Abruptly, he was serious, watching the road while talking intently. “You know I’m Catholic. Fairly devout.”

He was going to talk to her about raising Rae in the faith. “I know. I’m going to take classes so Rae won’t be confused. I’m glad to do it—if there’s one thing being in a war zone teaches, it’s faith and prayer.”

“That’s great. But actually, I’m talking about this thing we Catholics do called marriage.”

“What?”What?

“It’s when two people—say, me and you—lust after each other... We do, don’t we?”

She crossed her arms. “Yes, we do that.”

“And love each other.” Eyebrows raised, he shot a look at her.

“Yes. Yes, I love you.” Way to finagle it out of her.

“Then we go in front of our friends and relatives, make vows and become one heart, one soul.”

She should have known he wouldn’t give up on the marriage thing.

He gave her about thirty seconds and a quarter of a mile. “You’re speechless, aren’t you?”

She might be speechless, but she could glare.

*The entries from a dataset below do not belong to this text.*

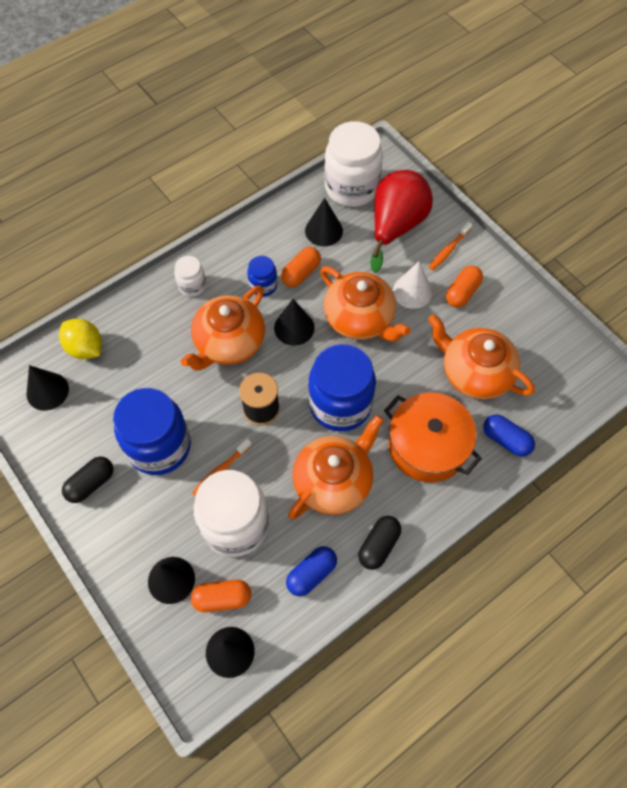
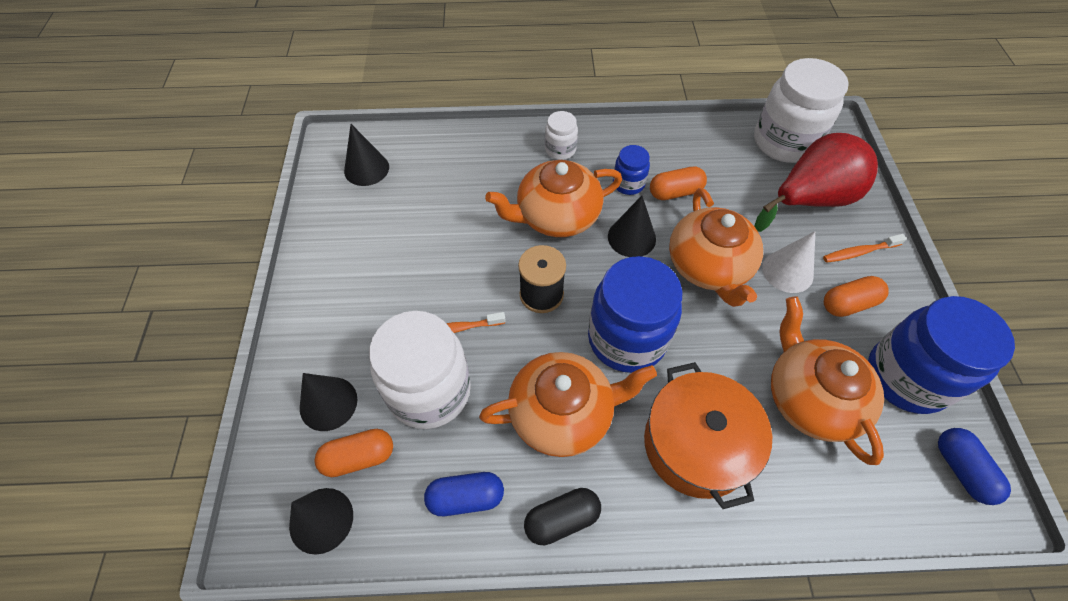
camera: 35 degrees right, 5 degrees down
(85, 348) = (426, 152): yellow lemon -> none
(91, 483) = (335, 267): black capsule -> none
(159, 446) = (419, 271): blue jar -> blue jar (906, 377)
(222, 598) = (359, 457): orange capsule -> orange capsule turned 45 degrees counterclockwise
(324, 230) = (727, 166): black cone -> none
(506, 440) = (802, 500): blue capsule -> blue capsule (961, 470)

He seemed unworried. “For all the above mentioned reasons, shall we be married?”

“No!”

“Why not?” Now he pulled over onto the shoulder of the road, turned off the engine, unsnapped his seat belt and faced her, arm across the back of the bench seat.

“You know why not.”

“The bullet thing?”

“Of course, the bullet thing.” He’d seen her unconscious, lost to the world. How could he doubt it? “When I was wounded in a bomb blast, I was unconscious and the Army discovered the bullet. They said I was a walking time bomb and discharged me. Surgery to remove the bullet was unlikely to succeed. I would go into a coma and die. And that was the good part. The other was—I’d be unable to move, to speak, to think, to be. I’d have to be on a ventilator, fed intravenously. The Army said... I didn’t have long.” The clock was ticking. It had always been ticking, but in her mind, the sound grew louder and louder.

“I know.”

“Then why do you want to marry me?”

“I love you. I’ll live a lifetime every moment we’re together.”

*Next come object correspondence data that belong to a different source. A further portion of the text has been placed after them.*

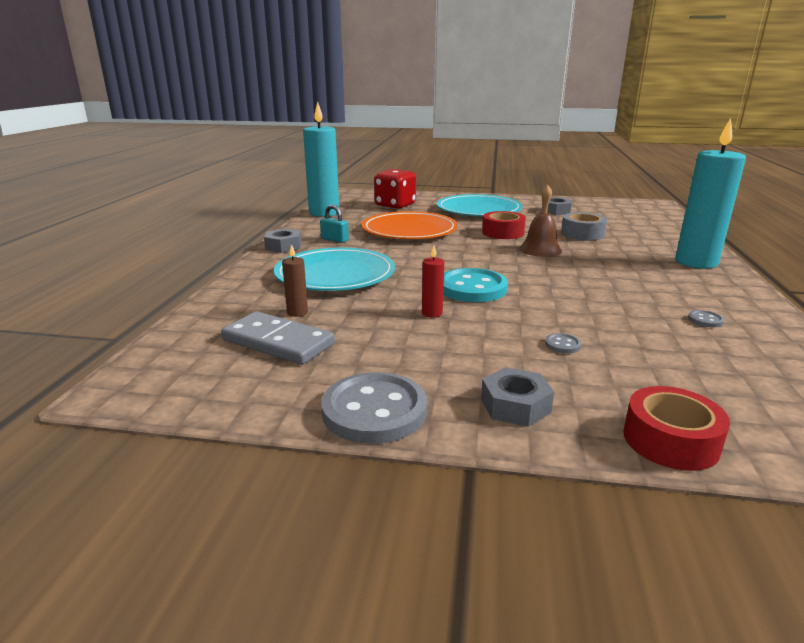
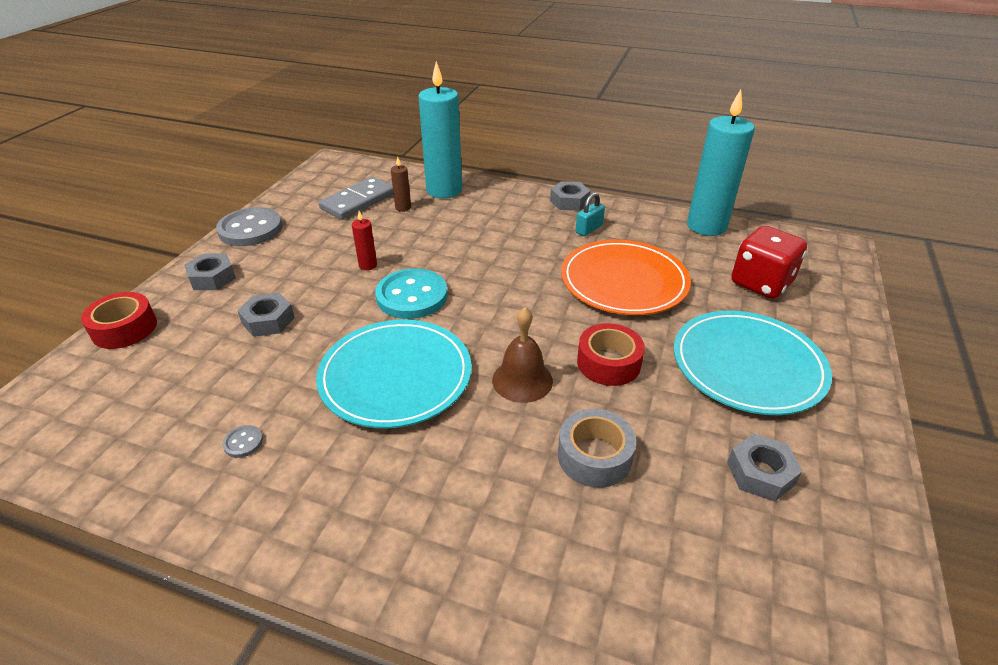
camera: 100 degrees right, 15 degrees up
(335, 275) = (478, 225): turquoise plate -> turquoise plate (396, 376)
(562, 345) = (268, 321): grey button -> grey nut
(696, 262) = (414, 550): turquoise candle -> turquoise candle (444, 190)

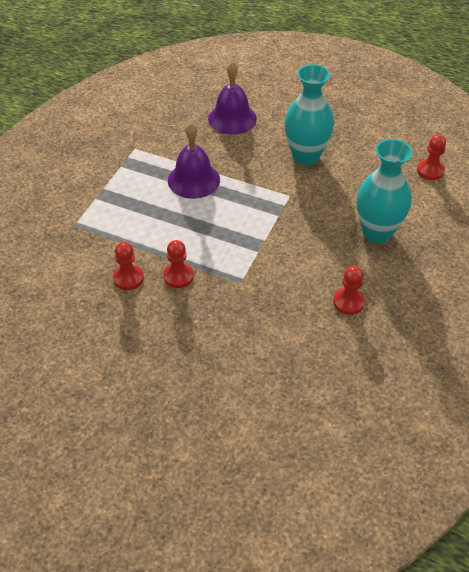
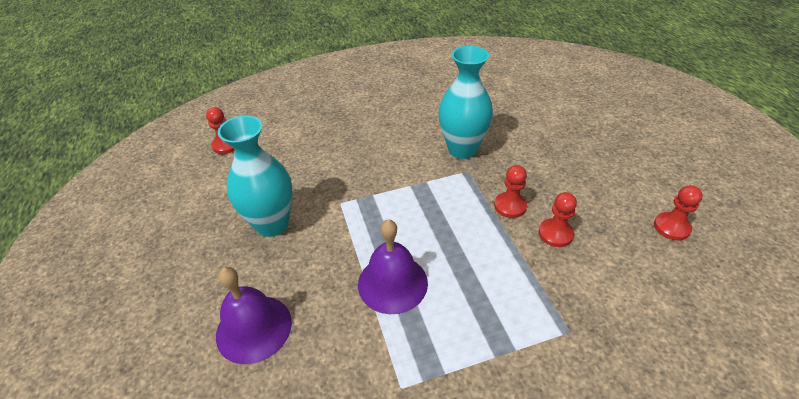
camera: 130 degrees left, 5 degrees down
(348, 302) = (415, 117): red pawn -> red pawn (671, 227)
(377, 232) = (332, 137): turquoise vase -> turquoise vase (462, 149)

“But with so little time—”

“No one lives forever, and I’ve already lived without you. It sucked.”

She liked that. Blunt. Honest. Male.

He continued, “When happiness is offered, grab with both hands. If you marry me, all I can promise is an arm to hold when we walk together, one lifetime of love in each season that is given us, warm nights and long days, and a child—our child—to love you, too.”

So much for blunt and honest. That was poetry, sentiment, yet still male and damned if he didn’t make her see things his way. Maybe he was right. And really, wasn’t she already up to her eyeballs in the quicksand of this relationship? She took a breath, let it out, took another and said, “If you really feel that way, then... I would be honored to marry you.”

He hugged her, suddenly, fiercely, holding her close enough to absorb her skin, muscles, bones into his. He tilted her head up and looked into her eyes. “What exactly is the name of the person I am marrying?”

39

Max’s audacity took Kellen’s breath away. She shoved at him. “Damn you! You could have told me you knew I wasn’t Kellen Adams!”

“I didn’t know you weren’t Kellen Adams. Not for sure.” He didn’t grin or gloat. “Not until this moment.”